Weinstein was known for using alliteration in his reporting. Either he or WNEW-TV's Mel Epstein coined the phrase "It's 11:00. Do you know where your children are?," a public service announcement now used on numerous other U.S. stations. The phrase "topping tonight's Eyewitness News" continues to be used to open WKBW's newscasts to the present day.

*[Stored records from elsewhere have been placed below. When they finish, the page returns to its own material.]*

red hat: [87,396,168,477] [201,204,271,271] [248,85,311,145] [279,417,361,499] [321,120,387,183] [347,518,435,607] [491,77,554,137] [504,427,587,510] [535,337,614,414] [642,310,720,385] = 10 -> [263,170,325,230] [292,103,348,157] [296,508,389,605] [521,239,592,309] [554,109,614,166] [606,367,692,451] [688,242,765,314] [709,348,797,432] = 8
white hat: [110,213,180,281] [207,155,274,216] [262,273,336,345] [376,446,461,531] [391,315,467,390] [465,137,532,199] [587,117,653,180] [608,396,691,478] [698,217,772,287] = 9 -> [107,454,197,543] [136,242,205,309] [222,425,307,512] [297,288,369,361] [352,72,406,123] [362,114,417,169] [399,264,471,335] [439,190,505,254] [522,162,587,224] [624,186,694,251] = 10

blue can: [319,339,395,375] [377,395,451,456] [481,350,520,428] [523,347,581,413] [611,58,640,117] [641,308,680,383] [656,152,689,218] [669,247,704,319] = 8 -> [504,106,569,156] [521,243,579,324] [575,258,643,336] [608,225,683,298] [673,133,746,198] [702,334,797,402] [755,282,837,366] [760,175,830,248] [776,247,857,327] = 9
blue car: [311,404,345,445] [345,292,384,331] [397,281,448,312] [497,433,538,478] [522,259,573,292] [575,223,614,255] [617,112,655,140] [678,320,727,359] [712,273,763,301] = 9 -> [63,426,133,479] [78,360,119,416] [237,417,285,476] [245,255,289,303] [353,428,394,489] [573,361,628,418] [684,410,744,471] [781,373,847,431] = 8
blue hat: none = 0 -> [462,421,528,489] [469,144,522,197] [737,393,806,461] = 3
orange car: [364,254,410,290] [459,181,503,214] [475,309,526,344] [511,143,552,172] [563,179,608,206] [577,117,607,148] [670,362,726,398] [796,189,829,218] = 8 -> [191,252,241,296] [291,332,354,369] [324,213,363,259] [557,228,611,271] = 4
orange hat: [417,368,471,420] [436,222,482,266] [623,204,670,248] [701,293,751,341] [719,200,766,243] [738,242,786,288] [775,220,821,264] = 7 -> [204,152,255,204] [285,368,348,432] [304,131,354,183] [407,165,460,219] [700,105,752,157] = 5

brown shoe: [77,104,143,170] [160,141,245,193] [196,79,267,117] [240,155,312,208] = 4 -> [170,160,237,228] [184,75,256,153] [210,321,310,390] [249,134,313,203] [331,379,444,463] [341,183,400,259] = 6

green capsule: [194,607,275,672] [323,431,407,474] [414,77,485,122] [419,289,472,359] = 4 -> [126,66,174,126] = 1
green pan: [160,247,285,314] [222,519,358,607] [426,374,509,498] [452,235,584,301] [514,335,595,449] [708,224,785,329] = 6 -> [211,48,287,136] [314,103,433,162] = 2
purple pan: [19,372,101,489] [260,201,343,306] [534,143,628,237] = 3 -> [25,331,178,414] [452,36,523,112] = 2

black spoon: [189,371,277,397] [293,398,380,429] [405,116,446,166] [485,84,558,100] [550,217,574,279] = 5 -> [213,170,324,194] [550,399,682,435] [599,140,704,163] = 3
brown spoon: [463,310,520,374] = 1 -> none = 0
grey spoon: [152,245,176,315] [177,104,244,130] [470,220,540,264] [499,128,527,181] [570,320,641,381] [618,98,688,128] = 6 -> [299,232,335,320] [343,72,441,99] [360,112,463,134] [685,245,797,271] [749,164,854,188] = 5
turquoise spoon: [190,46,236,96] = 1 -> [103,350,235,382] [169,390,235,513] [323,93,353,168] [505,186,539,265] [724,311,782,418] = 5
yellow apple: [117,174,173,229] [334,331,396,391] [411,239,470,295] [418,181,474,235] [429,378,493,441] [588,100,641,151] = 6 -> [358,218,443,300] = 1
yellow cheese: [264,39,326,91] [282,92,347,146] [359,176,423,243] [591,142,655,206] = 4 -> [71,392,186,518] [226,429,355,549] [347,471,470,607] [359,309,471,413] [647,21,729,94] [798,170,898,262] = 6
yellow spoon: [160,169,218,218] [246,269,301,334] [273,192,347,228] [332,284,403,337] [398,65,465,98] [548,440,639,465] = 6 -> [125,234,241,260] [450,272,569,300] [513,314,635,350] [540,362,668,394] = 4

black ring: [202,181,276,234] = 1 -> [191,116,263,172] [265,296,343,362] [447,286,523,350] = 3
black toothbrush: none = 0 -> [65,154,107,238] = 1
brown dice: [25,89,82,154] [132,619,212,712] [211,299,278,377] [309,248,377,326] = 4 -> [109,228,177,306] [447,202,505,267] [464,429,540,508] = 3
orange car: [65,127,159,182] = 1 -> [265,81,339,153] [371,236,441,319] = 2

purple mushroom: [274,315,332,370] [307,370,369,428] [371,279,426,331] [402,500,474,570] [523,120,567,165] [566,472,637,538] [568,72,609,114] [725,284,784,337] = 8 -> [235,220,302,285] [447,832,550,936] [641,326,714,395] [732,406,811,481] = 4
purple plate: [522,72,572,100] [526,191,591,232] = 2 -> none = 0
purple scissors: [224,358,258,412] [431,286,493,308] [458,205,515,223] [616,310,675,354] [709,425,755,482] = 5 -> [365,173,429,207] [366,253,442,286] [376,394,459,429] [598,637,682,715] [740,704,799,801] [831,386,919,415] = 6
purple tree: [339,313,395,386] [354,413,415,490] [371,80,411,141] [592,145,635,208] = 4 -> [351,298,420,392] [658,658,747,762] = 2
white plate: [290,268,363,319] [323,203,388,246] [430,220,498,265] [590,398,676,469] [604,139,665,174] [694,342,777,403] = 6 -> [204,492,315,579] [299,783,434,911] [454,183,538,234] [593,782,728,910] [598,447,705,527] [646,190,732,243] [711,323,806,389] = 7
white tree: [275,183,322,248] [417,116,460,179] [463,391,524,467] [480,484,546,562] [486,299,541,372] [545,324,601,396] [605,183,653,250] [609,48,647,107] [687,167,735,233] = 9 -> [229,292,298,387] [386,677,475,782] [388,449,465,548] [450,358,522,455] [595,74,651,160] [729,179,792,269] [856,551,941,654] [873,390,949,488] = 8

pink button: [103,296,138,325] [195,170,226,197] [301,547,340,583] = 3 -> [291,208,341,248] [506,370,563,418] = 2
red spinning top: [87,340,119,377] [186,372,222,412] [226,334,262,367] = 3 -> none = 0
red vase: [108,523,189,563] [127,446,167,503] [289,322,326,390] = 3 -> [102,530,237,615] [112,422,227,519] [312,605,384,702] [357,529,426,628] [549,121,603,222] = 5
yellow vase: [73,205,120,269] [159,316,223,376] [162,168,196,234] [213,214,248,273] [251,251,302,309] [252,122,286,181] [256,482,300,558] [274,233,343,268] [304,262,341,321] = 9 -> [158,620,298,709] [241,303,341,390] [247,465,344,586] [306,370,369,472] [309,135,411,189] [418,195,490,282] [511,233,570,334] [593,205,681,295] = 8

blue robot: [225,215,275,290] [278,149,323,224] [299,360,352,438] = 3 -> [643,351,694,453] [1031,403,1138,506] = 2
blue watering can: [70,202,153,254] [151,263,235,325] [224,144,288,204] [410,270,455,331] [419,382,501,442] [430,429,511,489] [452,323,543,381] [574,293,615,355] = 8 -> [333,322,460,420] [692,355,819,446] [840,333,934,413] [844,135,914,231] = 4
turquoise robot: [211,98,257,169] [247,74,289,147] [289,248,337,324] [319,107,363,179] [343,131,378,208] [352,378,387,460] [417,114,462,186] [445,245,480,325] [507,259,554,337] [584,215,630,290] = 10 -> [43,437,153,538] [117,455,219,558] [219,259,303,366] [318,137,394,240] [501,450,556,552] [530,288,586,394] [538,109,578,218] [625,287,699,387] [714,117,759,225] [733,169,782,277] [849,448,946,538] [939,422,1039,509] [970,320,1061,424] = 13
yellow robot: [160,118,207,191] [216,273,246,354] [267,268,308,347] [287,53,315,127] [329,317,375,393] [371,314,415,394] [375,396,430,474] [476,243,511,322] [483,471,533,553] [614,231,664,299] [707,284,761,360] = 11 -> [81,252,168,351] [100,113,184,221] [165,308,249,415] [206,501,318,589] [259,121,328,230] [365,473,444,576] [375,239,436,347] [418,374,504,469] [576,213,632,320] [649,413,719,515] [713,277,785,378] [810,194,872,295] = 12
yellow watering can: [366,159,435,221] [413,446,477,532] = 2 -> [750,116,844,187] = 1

==References in popular culture==
- Eugene Levy's "Earl Camembert" character on SCTV drew inspiration from Weinstein.
- Producer Brad Grey and comedian Mike Myers cited Weinstein as influences.
- Actor Jim Carrey's character in Bruce Almighty, Bruce Nolan, is reported to be partially based on a real-life WKBW-TV reporter who wanted to replace the retiring Weinstein in 1999 but didn't get the job, and partly on real-life feature reporter Don Polec, who handled lighter and humorous features on WKBW during the 1970s.
- The Buffalo-based comedy rock band Green Jellö parodied Irv and Jolls (as Irv Weinsteingate and Tom Jooles respectively) in the video "Flight of the Skajaquada" from 1992's Cereal Killer.
- In the film Airplane II: The Sequel, as TV news stations around the world report on an imminent plane crash, a Buffalo newscaster (played by Pat Sajak) is reporting a local arson. This was an homage to Weinstein, who was known for covering Buffalo's many arson-induced fires.
- In the early 1990s, the Buffalo Bisons would flash Weinstein's face on their scoreboard during the seventh inning stretch in time to the song "Rock and Roll Pt. 2" by Gary Glitter. The chorus of "Hey!" was replaced with "Irv!".

==Personal life==
Weinstein and his wife Elaine spent most of their retirement in Irvine, California; they also maintained a second home in Ellicottville, New York until a few years before he died. Irv and Elaine Weinstein were married from 1955 until his death. Their daughter, Beth Krom, served sixteen years on the Irvine City Council, including two terms as mayor. The Weinsteins' son, Marc, is co-owner of Amoeba Music, and their younger daughter, Rachel Lloyd, is an artist and theater administrator in the Pittsburgh area.

In summer 2016, Weinstein was diagnosed with amyotrophic lateral sclerosis, after first experiencing symptoms of the disease in March. With the diagnosis, Weinstein relocated to an assisted living facility in Mission Viejo, California, where he would spend the end of his life. As of November 2016, he could no longer walk but still had full function of his arms and torso and was in good mental condition; he was given a prognosis of five years to live and could still speak (with some audible difficulty as the disease also affected his breathing). By April 2017, Weinstein was no longer able to speak and communicated solely by typing. He died in Mission Viejo on December 26, 2017, aged 87, from complications of the disease.